IN A BOOST for the BJP in the Jammu and Kashmir Assembly polls, Ankur Sharma, the national president of the Hindu right-wing Ekam Sanatan Bharat Dal, has joined the party. Sharma also announced the merger of his outfit with the BJP, with the other office-bearers to join on September 26.
Welcoming Sharma, a prominent voice in the plains of Jammu, Samba and Kathua districts, BJP national president J P Nadda praised him as a “nationalist” dedicated to the cause of J&K. Senior leaders R P Singh and BJP working president Sat Sharma were also present on the occasion.
Significantly, the Ekam Sanatan Bharat Dal had earlier announced three candidates for the polls – its state president Manoj Padha, Meenakshi Kalra and Srikant Rathore, who contested as Independents from Bhaderwah, Doda-West and Paddar Nagseni Assembly constituencies, respectively. The voting for all three seats happened in the first phase on September 18. Sharma says he had not taken a call on joining the BJP at the time.
His decision to cross over now may prove crucial for the BJP ahead of voting in 24 Assembly constituencies, spread over the hilly Udhampur district and the plains of Jammu, Samba and Kathua, scheduled for the third phase on October 1. The BJP’s hopes of putting up a good J&K performance rest largely on this area, with the party having picked up 18 of its 25 seats in the erstwhile state from here in 2014.
In the recent Lok Sabha polls though, the Ekam Sanatan Bharat Dal had failed to make much of an impact, with Sharma and party colleague Padha together getting less than 12,000 votes across the Jammu and Udhampur parliamentary constituencies they contested in.

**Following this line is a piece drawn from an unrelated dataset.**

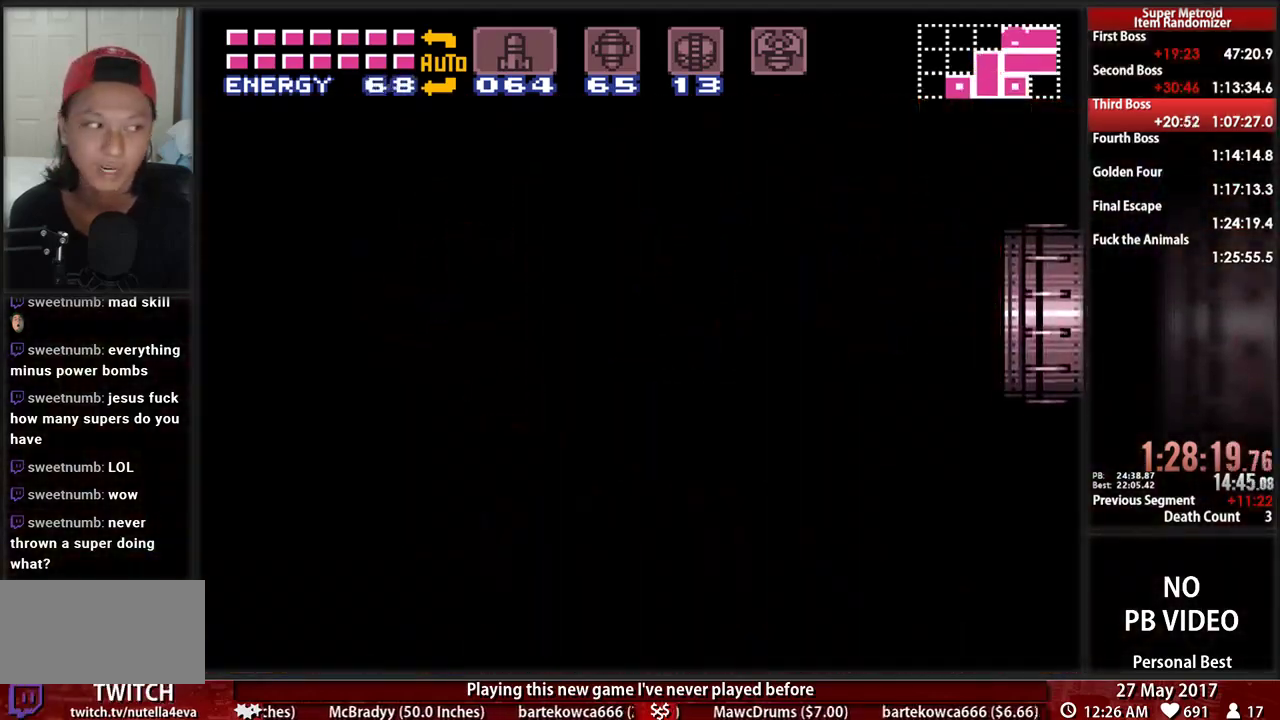
Gameplay with a controller (Nintendo layout); each line is a JSON object with the inputs held at the frame after it. "events" lists button and stick changes between this image and that frame as [ms after this image, input, new state], when the widget could be followed in between. Not read: L3 R3 SELECT START.
{"buttons": ["L1"], "events": []}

There are many reasons Sharma is a good fit for the BJP’s politics.
A software engineer and a law graduate, Sharma is a practising lawyer and founder of the IkkJutt Jammu, which was formally declared a political organisation on November 14, 2020. The outfit garnered support advocating the creation of a separate Jammu state and the division of Kashmir Valley into two Union Territories, including one for Kashmiri Pandits. He demanded that the migration of Pandits from Kashmir be recognised as “genocide”, and that legal safeguards be provided to “protect the demography” of areas dominated by Hindus in J&K.
Sharma has also opposed settlement of nomadic Gujjars and Bakerwals (who are largely Muslim) in the forests of Jammu, Samba and Kathua districts as “land jihad’’.
In 2014, while still a law student, Sharma had approached the J&K High Court seeking a CBI investigation into an alleged scam relating to the transfer of government land to “illegal occupants” under the Roshni Act – describing it too as “land jihad’’, meant to change the demography of the Hindu-majority plains of Jammu province.
In 2016, Sharma filed a PIL in the Supreme Court challenging the extension of minority status to Muslims in J&K, where they are in a majority. He has also challenged State control of the Shri Mata Vaishno Devi Shrine.
In 2018, he approached the Supreme Court seeking CBI investigation into the rape and murder of a minor Bakerwal girl in Kathua’s Rasana forests. Right-wing outfits, including Ikkjutt, had claimed at the time that the Hindu youths arrested in the case were being falsely implicated.
While his plea for a CBI probe was rejected, Sharma later represented one of the accused during the trial at a Sessions Court in Pathankot.
In 2018, Sharma also shared a “secret classified document’’ pertaining to minutes of a meeting chaired earlier that year by then Chief Minister Mehbooba Mufti, in which she was stated to have asked district police chiefs that any case against tribal community members (Gujjars and Bakerwals) staying in forests be taken up only after clearance from the Tribal Affairs Department.
The tensions over the Kathua sexual assault and the above leak all contributed to the split between the PDP and BJP, causing their government to collapse. In 2019, Sharma figured in the hit list of the Hizbul Mujahideen.